─── Material for this task

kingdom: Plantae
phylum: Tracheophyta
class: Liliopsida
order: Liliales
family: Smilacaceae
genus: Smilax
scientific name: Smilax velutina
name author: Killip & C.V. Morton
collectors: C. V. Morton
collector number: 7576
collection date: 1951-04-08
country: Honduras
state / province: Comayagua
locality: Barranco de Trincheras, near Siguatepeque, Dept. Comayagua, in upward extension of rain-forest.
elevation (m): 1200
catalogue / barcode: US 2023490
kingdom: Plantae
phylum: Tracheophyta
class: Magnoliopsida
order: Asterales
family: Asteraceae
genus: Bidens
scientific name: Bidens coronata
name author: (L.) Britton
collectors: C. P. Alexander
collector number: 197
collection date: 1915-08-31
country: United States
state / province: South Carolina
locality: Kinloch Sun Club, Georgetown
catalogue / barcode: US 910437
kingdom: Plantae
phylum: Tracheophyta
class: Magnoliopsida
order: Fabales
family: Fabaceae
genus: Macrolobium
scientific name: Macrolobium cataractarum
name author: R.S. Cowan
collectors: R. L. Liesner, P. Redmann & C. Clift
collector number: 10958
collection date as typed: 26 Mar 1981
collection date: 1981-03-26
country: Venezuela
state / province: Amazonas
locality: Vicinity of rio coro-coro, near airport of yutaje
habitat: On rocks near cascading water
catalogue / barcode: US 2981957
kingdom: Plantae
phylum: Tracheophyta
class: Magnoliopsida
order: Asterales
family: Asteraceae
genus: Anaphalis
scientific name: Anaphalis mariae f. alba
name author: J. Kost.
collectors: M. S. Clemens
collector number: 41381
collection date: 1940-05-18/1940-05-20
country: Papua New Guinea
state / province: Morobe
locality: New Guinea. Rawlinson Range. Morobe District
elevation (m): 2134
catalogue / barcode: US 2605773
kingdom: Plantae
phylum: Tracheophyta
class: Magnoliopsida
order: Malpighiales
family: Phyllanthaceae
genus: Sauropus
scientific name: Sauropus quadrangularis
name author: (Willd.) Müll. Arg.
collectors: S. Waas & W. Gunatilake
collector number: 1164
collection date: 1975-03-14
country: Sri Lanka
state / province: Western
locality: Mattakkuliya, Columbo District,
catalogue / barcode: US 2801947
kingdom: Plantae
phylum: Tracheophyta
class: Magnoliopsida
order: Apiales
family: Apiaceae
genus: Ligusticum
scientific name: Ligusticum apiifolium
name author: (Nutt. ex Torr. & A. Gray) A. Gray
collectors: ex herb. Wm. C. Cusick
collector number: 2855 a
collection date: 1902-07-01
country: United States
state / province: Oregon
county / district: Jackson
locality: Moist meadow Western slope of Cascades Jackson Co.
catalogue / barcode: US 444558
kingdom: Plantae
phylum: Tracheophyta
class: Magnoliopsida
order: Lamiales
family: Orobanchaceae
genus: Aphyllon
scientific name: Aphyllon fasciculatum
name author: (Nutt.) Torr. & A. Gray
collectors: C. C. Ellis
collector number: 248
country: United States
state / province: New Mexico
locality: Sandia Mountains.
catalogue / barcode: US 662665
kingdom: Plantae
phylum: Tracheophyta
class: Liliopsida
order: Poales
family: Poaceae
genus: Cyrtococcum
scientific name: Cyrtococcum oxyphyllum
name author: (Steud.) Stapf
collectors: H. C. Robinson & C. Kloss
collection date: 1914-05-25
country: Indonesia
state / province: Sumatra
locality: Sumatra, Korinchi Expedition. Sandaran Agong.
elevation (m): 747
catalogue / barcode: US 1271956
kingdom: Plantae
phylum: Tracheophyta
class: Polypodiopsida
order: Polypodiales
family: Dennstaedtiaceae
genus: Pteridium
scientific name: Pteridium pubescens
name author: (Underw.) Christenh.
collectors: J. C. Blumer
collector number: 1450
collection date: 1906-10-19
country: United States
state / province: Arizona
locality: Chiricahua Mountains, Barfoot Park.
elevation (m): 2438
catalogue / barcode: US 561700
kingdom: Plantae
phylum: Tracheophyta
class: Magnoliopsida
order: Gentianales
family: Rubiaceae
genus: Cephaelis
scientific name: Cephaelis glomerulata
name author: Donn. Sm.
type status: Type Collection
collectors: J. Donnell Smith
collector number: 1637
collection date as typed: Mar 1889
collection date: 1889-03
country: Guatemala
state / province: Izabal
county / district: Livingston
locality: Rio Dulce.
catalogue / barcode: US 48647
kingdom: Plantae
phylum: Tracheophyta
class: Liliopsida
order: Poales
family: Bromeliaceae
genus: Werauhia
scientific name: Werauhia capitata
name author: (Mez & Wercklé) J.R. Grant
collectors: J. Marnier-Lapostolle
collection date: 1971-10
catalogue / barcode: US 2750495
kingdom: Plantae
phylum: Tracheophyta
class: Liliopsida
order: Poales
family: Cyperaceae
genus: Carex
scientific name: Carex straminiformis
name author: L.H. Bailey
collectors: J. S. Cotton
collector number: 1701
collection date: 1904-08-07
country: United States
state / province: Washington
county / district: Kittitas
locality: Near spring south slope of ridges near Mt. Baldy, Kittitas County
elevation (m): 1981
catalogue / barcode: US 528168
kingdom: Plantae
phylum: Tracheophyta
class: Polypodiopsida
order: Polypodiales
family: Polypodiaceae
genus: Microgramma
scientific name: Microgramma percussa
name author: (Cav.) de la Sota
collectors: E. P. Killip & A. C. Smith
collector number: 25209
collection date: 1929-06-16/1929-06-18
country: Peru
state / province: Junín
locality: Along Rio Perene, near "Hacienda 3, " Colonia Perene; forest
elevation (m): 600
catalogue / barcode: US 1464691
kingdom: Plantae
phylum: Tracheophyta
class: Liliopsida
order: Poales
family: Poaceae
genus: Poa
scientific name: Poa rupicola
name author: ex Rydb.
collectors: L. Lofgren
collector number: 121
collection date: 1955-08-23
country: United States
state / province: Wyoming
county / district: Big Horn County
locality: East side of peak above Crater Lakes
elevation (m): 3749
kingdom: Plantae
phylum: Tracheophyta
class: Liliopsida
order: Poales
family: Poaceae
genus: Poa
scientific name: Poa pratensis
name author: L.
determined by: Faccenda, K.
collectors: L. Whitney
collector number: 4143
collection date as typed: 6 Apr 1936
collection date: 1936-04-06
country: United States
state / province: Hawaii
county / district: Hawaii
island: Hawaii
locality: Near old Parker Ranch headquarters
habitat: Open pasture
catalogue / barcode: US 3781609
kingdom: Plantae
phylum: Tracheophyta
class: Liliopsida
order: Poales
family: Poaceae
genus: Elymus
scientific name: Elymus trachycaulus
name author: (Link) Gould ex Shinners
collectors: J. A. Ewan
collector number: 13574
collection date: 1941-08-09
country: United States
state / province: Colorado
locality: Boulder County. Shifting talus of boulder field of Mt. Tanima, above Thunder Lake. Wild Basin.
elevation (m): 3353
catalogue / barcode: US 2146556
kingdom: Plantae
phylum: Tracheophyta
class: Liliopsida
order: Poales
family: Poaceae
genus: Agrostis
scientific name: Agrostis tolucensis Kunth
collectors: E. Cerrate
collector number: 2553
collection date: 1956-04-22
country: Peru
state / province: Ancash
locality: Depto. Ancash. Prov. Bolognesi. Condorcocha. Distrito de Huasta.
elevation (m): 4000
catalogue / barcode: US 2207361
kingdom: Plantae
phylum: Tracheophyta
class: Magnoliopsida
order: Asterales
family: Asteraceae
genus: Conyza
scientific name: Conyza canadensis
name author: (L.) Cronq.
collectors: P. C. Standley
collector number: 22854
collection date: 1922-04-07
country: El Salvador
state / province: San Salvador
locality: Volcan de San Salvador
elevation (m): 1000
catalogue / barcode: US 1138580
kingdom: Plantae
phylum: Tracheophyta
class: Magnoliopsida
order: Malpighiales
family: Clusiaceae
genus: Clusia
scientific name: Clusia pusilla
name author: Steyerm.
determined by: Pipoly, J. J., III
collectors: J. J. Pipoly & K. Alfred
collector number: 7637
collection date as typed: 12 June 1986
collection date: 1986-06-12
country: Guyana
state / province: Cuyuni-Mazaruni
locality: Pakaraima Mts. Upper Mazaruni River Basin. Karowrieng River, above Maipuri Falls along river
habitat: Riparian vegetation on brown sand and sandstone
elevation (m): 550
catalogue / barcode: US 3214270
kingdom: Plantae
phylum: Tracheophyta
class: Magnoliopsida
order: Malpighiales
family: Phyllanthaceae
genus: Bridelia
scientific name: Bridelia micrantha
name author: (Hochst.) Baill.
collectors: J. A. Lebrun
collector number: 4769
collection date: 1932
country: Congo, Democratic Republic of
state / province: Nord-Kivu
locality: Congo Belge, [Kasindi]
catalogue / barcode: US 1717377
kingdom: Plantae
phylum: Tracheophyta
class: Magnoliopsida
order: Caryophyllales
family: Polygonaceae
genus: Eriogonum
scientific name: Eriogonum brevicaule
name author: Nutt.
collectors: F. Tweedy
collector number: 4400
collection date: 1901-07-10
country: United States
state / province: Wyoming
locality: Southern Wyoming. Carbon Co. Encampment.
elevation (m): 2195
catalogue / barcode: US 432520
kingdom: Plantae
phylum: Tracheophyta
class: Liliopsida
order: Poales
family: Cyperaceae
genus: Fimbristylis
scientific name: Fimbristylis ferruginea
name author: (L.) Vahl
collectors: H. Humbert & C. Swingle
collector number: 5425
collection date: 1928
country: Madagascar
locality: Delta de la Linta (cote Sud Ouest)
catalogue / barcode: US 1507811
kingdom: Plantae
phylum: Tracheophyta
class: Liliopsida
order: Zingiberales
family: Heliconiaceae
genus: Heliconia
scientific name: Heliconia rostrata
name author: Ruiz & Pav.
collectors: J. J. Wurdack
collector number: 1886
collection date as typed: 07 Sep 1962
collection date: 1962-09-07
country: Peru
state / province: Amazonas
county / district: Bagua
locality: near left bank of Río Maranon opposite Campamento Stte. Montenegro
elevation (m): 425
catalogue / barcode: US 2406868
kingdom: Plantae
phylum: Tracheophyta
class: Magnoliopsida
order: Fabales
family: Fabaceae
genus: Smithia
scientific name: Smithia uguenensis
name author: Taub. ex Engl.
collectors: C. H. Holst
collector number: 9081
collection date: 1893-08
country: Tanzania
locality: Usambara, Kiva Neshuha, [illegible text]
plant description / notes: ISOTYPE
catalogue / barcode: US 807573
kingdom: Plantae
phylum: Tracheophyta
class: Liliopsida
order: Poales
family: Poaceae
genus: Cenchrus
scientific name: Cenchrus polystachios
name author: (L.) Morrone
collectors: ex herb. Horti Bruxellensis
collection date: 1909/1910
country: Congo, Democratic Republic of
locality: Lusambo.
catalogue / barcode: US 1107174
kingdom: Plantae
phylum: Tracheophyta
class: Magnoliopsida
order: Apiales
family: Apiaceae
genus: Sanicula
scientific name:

──────

■ **Given request**
Copy the material starting at the line containing "collector number: 197" and ending at the line containing "genus: Anaphalis", substituting "location" for every "locality" and leaving everything else unchanged.

■ **Answer for the task**
collector number: 197
collection date: 1915-08-31
country: United States
state / province: South Carolina
location: Kinloch Sun Club, Georgetown
catalogue / barcode: US 910437
kingdom: Plantae
phylum: Tracheophyta
class: Magnoliopsida
order: Fabales
family: Fabaceae
genus: Macrolobium
scientific name: Macrolobium cataractarum
name author: R.S. Cowan
collectors: R. L. Liesner, P. Redmann & C. Clift
collector number: 10958
collection date as typed: 26 Mar 1981
collection date: 1981-03-26
country: Venezuela
state / province: Amazonas
location: Vicinity of rio coro-coro, near airport of yutaje
habitat: On rocks near cascading water
catalogue / barcode: US 2981957
kingdom: Plantae
phylum: Tracheophyta
class: Magnoliopsida
order: Asterales
family: Asteraceae
genus: Anaphalis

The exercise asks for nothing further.